Thursday, 19 November 2015

Drawing Empowerment - Sketcher's Workshops


Last week I met up again with my brave sketching group at The Morgan Centre. They are all academics and mostly people who have no drawing, painting or sketching experience. They have volunteered to keep sketchbooks during the year of my residency and I know that they were almost all pretty terrified at the prospect.



Despite this, we had a lot of fun when we first met up last month. I ran an empowerment workshop for them, introducing them to new ways of thinking about drawing and painting. A lot of people's worries centre around their perceived inability to draw. But everyone can draw. The block is created because people feel their drawings don't in any way match up to reality. 


The important thing to realise, is that realism is just one benchmark of success and by no means the only or even the best one. I don't generally try to make my sketches look like what's actually there - I have the most fun when I free myself up to be expressive or think laterally.

My group all got a free kit of art materials which I chose for them, so I began by getting them to experiment with the various different marks you could get with them, so they were less afraid of the materials themselves, especially watercolour. I got them using lots of water and playing with mark-making techniques: 


I also introduced them to some alternative approaches for getting across what we see. We started by drawing a simple 'drinking vessel' which I had asked each to bring in. 


Instead of the generally frustrating 'realism' approach, we looked at the object from different perspectives and I asked the group to create interlocking line-drawings which explored alternative silhouettes of their object. We thought a lot about the spread as a 'design' too, letting the appearance of the open book become as important as the actual object itself.
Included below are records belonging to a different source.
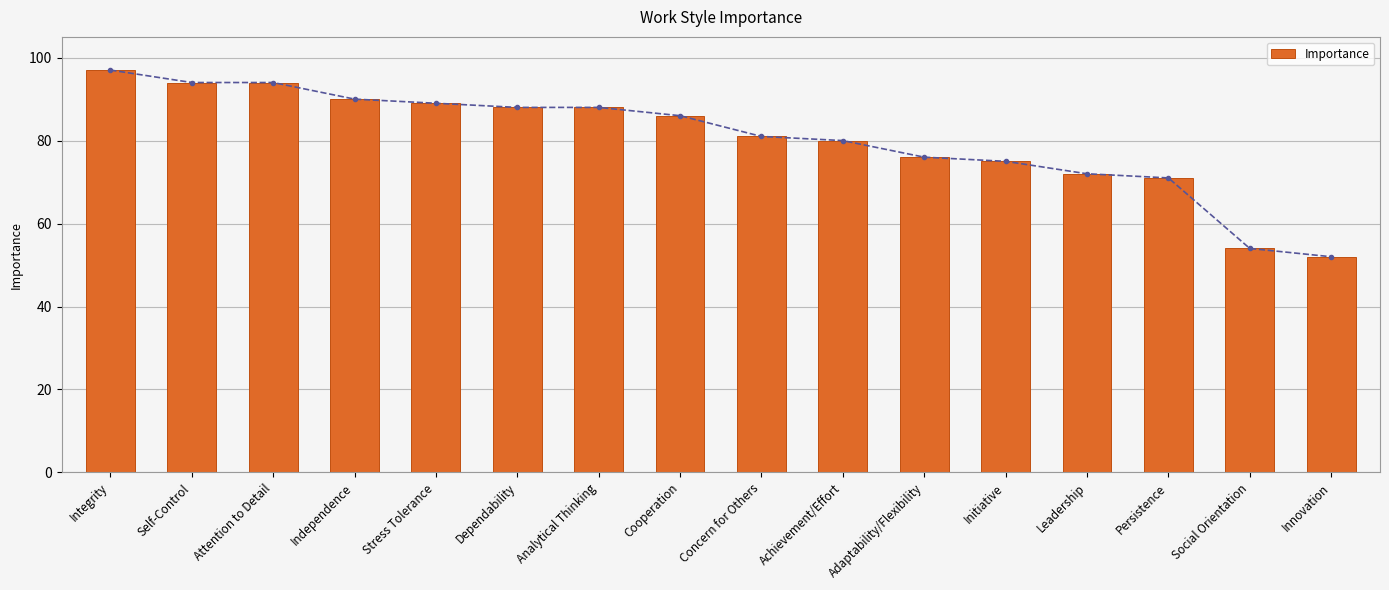

What is the change in value from Integrity to Dependability?

-9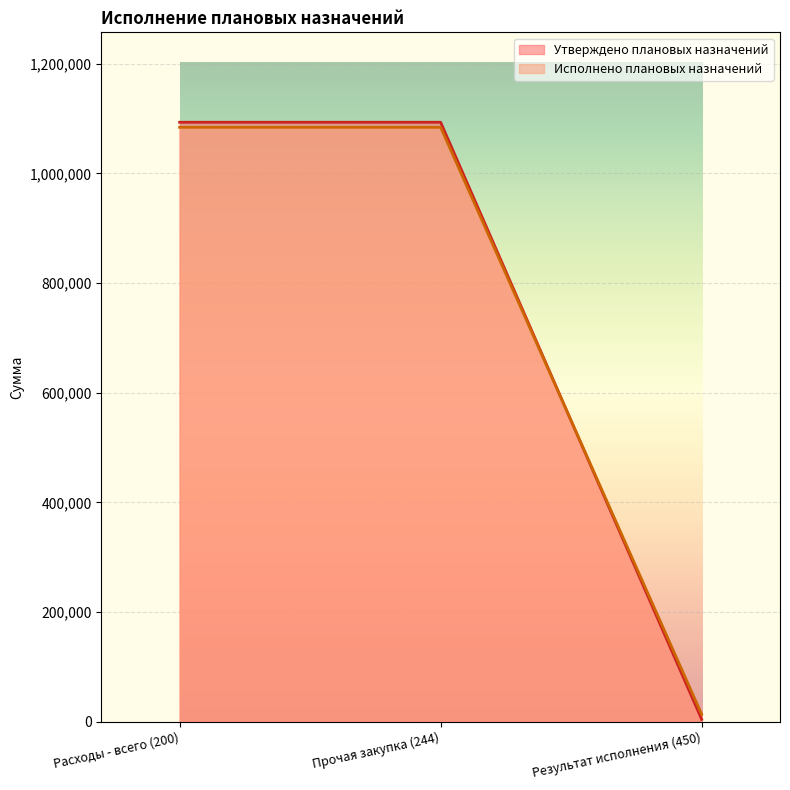

What is the sum of all Утверждено плановых назначений values?

2190529.9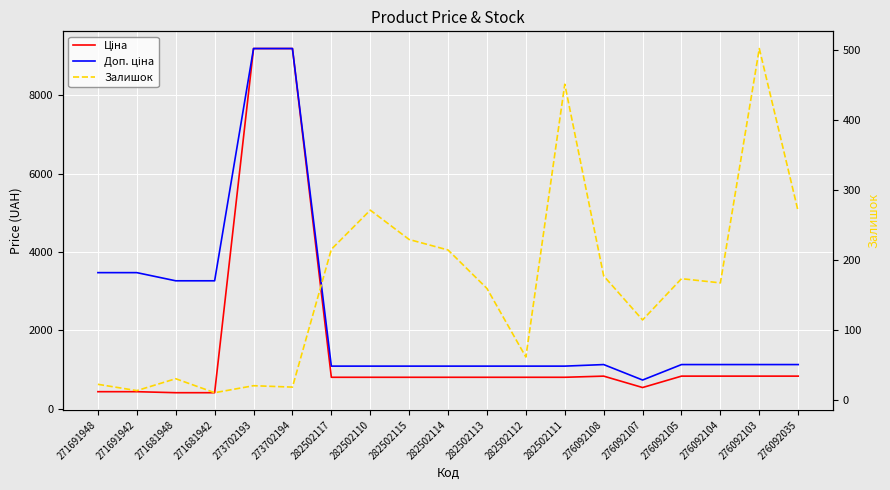

Which category has the highest value in the Доп. ціна series?

273702193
Instead of worrying about conventional shading and colouring of the objects, individuals painted the negative spaces they had created, then enriched the spread further by adding pattern and text, to 'tell the story' of the object.

We also had a lot of fun with blind-contour and wrong-handed drawing. 


If you've never done it before, it feels very strange, but is also incredibly liberating. Instead of the hesitant, spidery-fine marks which beginners usually feel trapped into using, the drawings were bold and dramatic. Plus, they were done in just 1 minute each!


This 2nd meeting of the group was partly to review the homework task I had set them at the end of the workshop. Everyone had done really well, but one person had gone bonkers. He had no previous experience, but had been so liberated and inspired by the workshop, he had not only done the task I'd set, but then produced lots of watercolour paintings (really good ones too). I couldn't have wanted for a better result.


At the end of the meeting, I set a new homework task, based on the Heart of a Humament project, by the artist Tom Phillips. He took a rather bad Victorian novel he'd found in a 2nd-hand book shop and pulled new meanings from each page of the text, which he then illustrated, sometimes figuratively, sometimes decoratively. 
  

3 comments:

Anonymous said...

Do I have to be first to comment again?? I blame my inbox and being tied to my desk :) I love your drinking vessel instructions and must have a go today - before going back to your session 7 homework, which is so inspiring to do. I bet the academics loved the session.

Anonymous said...

I have had a go at the Heart of a Humument project and had such fun that I had to say thank you for bringing it to my attention. I always seem to learn something when you post on Facebook and never fail to be inspired. Thank you.

Lynne the Pencil said...

Thanks folks and so pleased you enjoyed the Heart of a Humament exercise A. It's a game with endless variations, as Tom Phillips discovered. Can't wait to see what the group comes up with.